§ **Work task**:
Scan the entries that follow and work out how many lines contain "down". Give the number and nothing else.

§ **Records for this exercise**:
------------------------------

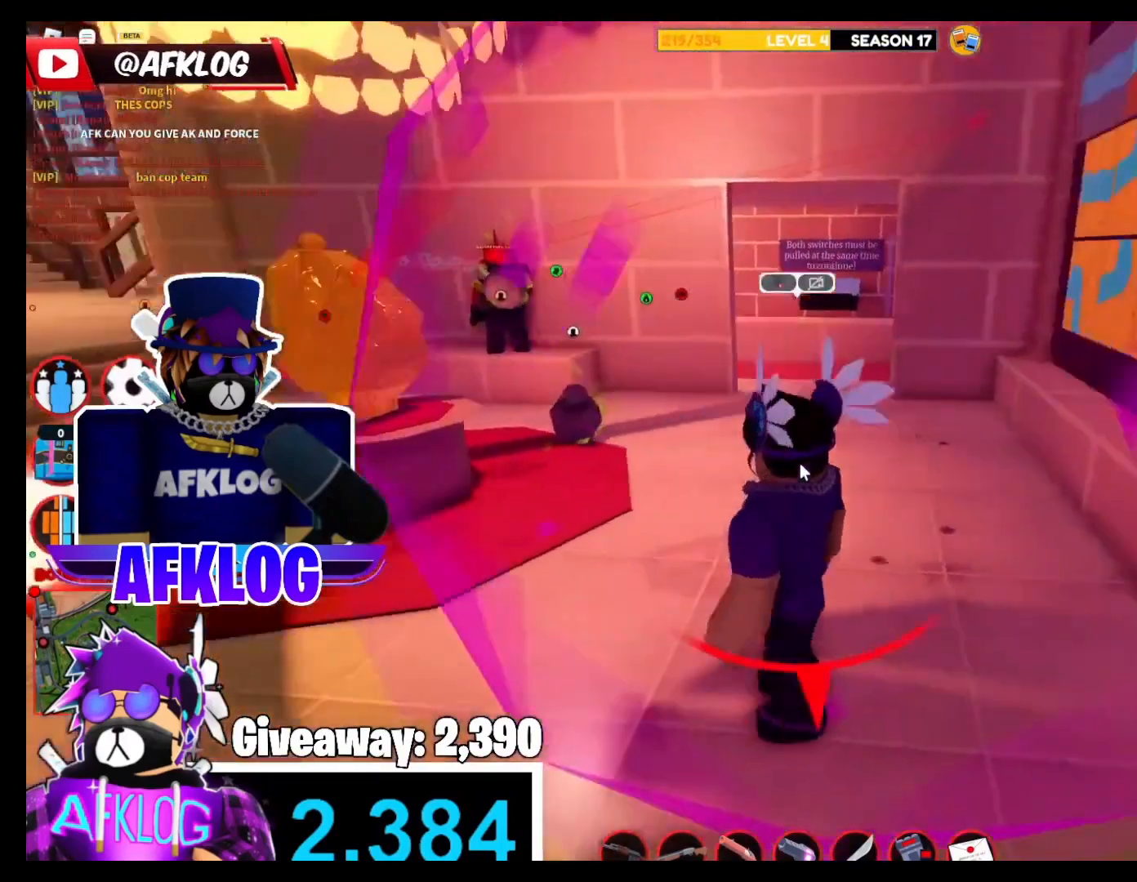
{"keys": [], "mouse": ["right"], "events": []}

------------------------------

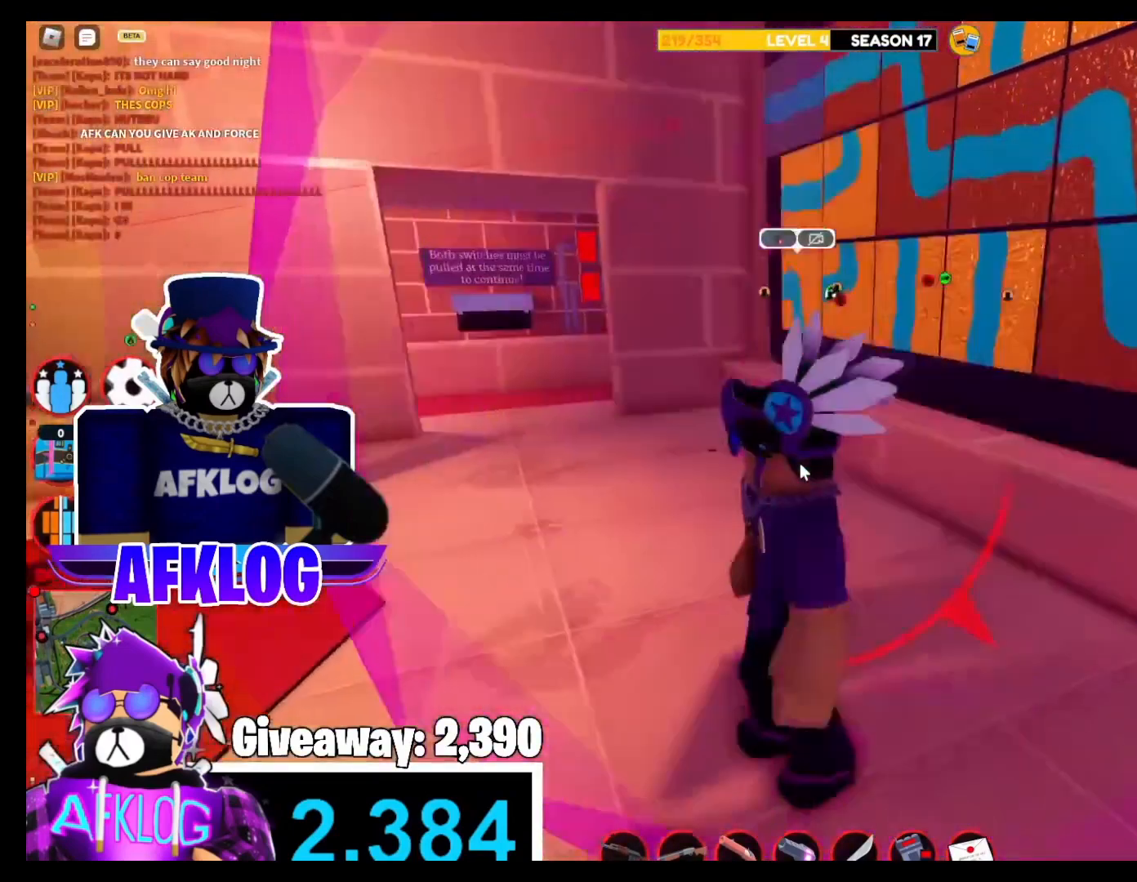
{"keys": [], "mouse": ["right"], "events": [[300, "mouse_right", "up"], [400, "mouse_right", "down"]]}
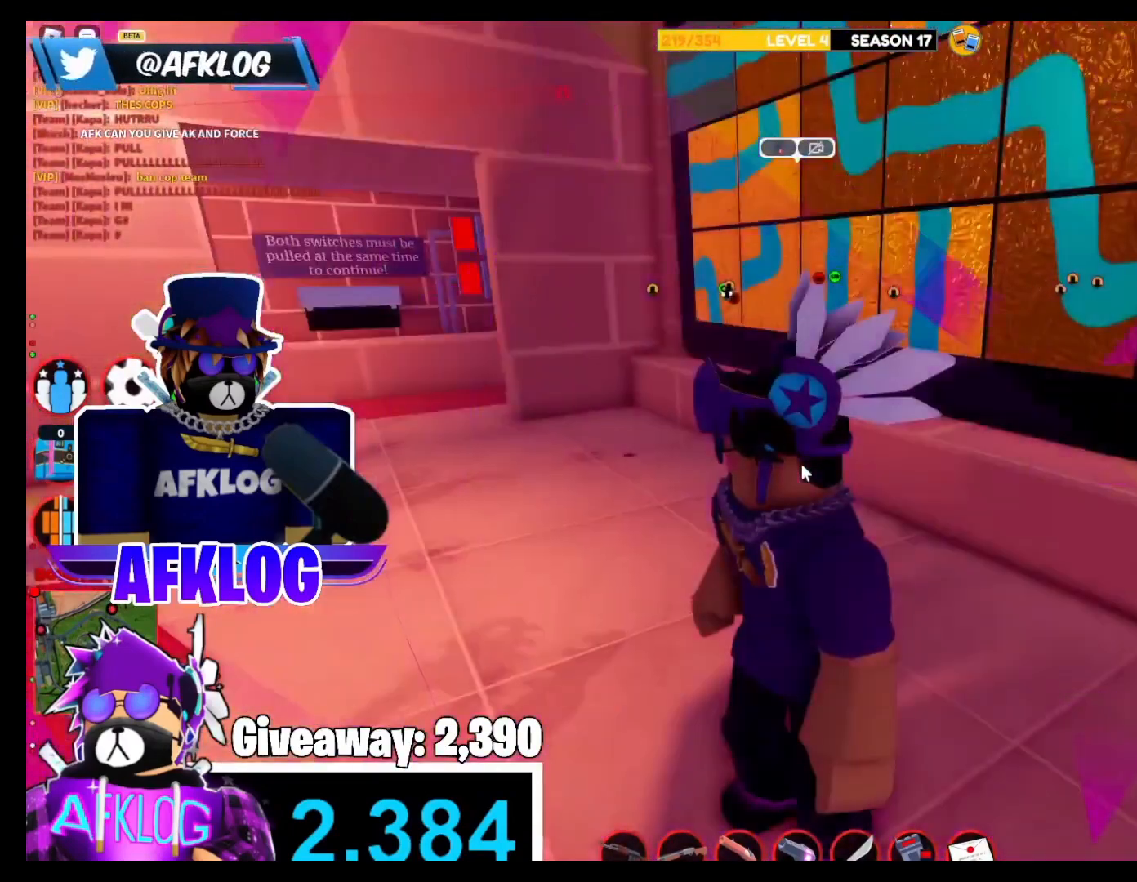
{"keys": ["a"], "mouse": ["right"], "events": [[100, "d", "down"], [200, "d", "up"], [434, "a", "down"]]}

------------------------------

§ **Result of the task**:
2